У двери нашей комнаты сидел Жеффик, он жалобно скулил и трясся, зализывая раны. Я тоже был ранен — собака все-таки покусала мне руки (неглубоко — рукава защитили). Все хвори мама лечила одним способом — постелью. Промыв укусы, она уложила меня в кровать и побежала за Осипом Соломоновичем. Жеффик все трясся и все скулил — никак не мог успокоиться. Я позвал его, он вскочил на кровать, положил голову мне на шею (любимая наша поза) — и удовлетворенно затих.

Осип Соломонович постановил, что меня надо лечить уколами, а Жеффика придется отдать гицелям: спасти его невозможно, он неминуемо взбесится. Я внес поправку в его разумные рассуждения. Если Жеффика не спасти, то и я не буду спасаться. Только совместное лечение — иначе я не согласен.
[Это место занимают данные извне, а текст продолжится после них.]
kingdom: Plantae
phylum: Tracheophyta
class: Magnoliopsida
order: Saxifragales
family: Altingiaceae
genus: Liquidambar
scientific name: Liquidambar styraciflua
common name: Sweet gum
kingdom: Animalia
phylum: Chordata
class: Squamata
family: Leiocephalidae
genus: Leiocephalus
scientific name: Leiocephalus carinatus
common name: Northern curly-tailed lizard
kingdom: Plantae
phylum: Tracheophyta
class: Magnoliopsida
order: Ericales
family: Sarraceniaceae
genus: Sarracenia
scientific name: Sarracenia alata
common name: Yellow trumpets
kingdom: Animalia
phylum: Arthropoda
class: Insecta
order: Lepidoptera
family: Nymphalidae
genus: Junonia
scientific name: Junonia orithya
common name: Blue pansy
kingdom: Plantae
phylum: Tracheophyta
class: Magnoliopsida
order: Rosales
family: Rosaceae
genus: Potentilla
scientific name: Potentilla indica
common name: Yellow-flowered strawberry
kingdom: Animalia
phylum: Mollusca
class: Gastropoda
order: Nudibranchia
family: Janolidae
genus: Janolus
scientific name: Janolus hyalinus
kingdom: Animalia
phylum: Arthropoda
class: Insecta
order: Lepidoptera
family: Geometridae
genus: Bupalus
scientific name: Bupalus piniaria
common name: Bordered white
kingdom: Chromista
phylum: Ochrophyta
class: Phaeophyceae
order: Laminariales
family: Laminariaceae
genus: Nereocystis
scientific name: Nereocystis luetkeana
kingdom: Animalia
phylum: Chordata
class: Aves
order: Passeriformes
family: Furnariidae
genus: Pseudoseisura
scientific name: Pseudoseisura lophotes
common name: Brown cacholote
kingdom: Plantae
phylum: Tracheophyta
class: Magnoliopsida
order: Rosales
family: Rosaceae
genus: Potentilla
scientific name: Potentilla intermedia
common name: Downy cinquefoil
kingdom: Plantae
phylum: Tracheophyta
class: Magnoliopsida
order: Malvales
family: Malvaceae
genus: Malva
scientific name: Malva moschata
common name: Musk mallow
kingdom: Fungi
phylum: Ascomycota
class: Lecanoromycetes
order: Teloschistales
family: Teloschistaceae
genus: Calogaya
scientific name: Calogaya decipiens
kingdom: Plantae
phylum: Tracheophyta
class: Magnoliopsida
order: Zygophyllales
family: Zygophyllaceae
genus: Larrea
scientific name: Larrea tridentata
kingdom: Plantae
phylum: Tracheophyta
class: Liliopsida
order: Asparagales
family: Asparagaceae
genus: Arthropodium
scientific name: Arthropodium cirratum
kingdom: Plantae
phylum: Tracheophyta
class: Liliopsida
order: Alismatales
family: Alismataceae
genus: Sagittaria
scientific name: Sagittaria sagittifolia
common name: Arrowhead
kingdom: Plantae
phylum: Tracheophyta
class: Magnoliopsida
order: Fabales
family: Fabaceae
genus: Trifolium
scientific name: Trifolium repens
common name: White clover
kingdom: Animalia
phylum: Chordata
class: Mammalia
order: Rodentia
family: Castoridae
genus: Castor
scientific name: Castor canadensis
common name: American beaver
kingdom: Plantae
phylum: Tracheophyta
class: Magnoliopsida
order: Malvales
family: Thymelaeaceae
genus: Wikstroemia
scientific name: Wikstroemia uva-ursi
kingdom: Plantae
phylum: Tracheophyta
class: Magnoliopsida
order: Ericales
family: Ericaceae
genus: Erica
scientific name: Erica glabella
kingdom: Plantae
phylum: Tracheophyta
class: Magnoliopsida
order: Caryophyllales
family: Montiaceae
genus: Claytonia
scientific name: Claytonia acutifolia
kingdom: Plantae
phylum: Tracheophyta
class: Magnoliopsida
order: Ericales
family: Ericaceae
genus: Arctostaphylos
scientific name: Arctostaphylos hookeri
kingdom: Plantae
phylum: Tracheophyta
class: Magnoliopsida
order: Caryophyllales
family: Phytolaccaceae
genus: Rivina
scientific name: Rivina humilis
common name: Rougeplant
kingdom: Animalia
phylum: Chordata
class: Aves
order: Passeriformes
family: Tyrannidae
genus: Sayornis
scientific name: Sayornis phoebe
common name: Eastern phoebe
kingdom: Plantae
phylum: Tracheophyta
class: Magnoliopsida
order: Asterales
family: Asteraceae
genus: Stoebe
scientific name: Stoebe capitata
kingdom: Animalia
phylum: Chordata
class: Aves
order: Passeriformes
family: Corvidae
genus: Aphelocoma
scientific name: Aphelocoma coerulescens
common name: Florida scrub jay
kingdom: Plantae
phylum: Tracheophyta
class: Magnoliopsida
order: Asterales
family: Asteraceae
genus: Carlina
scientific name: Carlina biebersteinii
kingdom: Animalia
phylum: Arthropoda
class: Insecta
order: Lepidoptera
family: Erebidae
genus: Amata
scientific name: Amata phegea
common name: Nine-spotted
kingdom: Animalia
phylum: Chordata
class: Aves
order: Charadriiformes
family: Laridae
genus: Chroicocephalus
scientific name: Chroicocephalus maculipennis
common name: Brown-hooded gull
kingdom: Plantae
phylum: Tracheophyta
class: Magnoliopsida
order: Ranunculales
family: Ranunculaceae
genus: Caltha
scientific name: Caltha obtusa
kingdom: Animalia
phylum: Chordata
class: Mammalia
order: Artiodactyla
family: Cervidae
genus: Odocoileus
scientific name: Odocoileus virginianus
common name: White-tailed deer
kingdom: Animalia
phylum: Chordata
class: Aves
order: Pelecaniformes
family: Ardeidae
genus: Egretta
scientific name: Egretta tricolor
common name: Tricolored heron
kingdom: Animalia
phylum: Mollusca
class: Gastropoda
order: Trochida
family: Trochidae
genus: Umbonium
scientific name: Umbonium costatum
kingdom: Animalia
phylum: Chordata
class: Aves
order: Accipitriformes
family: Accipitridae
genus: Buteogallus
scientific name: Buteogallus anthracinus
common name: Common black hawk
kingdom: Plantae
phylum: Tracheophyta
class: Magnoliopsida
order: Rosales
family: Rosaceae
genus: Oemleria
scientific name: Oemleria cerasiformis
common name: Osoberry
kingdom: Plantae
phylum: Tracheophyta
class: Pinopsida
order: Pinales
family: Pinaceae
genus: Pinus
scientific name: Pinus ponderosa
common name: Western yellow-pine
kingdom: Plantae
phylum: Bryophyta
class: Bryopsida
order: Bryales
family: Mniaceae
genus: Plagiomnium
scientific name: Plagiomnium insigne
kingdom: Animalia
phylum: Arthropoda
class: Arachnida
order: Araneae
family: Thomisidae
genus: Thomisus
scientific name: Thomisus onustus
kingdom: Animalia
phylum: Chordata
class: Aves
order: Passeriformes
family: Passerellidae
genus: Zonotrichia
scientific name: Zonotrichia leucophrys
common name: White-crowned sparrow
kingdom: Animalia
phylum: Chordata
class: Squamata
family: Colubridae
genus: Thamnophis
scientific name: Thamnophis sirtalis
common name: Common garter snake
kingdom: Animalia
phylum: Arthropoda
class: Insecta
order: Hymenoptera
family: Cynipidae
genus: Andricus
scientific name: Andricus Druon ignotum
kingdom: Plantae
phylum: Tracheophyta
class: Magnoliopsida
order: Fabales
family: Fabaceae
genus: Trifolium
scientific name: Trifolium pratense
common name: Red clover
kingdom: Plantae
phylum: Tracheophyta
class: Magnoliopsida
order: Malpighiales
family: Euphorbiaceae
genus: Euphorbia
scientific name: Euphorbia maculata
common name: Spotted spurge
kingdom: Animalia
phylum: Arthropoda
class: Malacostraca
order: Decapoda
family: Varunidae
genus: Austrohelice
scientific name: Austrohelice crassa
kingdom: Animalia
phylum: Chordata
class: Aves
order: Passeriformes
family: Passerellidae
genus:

Осип Соломонович еще не постиг тонкостей характера будущего пасынка, но мама знала, где проходит граница, до которой я послушен и управляем. Она вполголоса уговаривала его — он отрицательно качал головой.

Как ни странно, убедил его пустяк — мой отказ от ужина. Мама уже привыкла, что, впадая в неистовство, тихое или шумное, я прежде всего перестаю есть. Возможно, она захотела продемонстрировать другу милые свойства моей натуры. Она поднесла мне еду — я оттолкнул ее, она снова попыталась меня накормить — яростным ударом ноги я вышиб тарелку на пол и со слезами заорал, что так будет всегда, если Жеффика не вылечат. Жеффик, соскочив с кровати, стал проворно подбирать мой ужин — досталось и ему. Жалобно завизжав, он поспешно юркнул под кровать. Иногда — очень редко, впрочем — он выказывал странную непонятливость, мой милый песик. У взрослых за все детские прегрешения отвечают седалищные места грешников — у меня козлом отпущения была еда. Я ненавидел ее, мстил ей, готов был топтать тарелки ногами — других способов настоять на своем у меня не было. Жеффик должен был с этим считаться!

Мои аргументы произвели впечатление на Осипа Соломоновича.

— Я сейчас же пойду в больницу и все улажу, — пообещал он. — Будете лечиться вместе.

На другой день мама, не открывая киоска, повела меня в психиатрическую больницу на северной окраине (в Слободке-Романовке). Никакого транспорта в Одессе не было — люди ходили пешком через весь город. Я нес Жеффика на руках — для него путь был слишком далеким. И потом: на улицах лежала пыль — а на лечение нужно являться с чистой шерстью…

В больнице хотели начать с меня — я вежливо разъяснил, что никого к себе не подпущу, пока не ублаготворят моего пса. Мама попросила не тратить времени на уговоры, к хорошему они не приведут — и фельдшер приступила к Жеффику, который сидел у меня на руках. Он только взвизгнул, когда в его тощее тельце вонзился шприц.

Меня кололи вторым. Удовлетворенный, на обратном пути я отпустил Жеффика — он весело бежал рядом. Мы с мамой пошли в типографию, и я честно выполнил свои обязанности — помог донести до киоска кипы газет. Жеффик звонким лаем предупреждал прохожих, чтобы они не преграждали путь — весьма существенная собачья помощь, если вдуматься.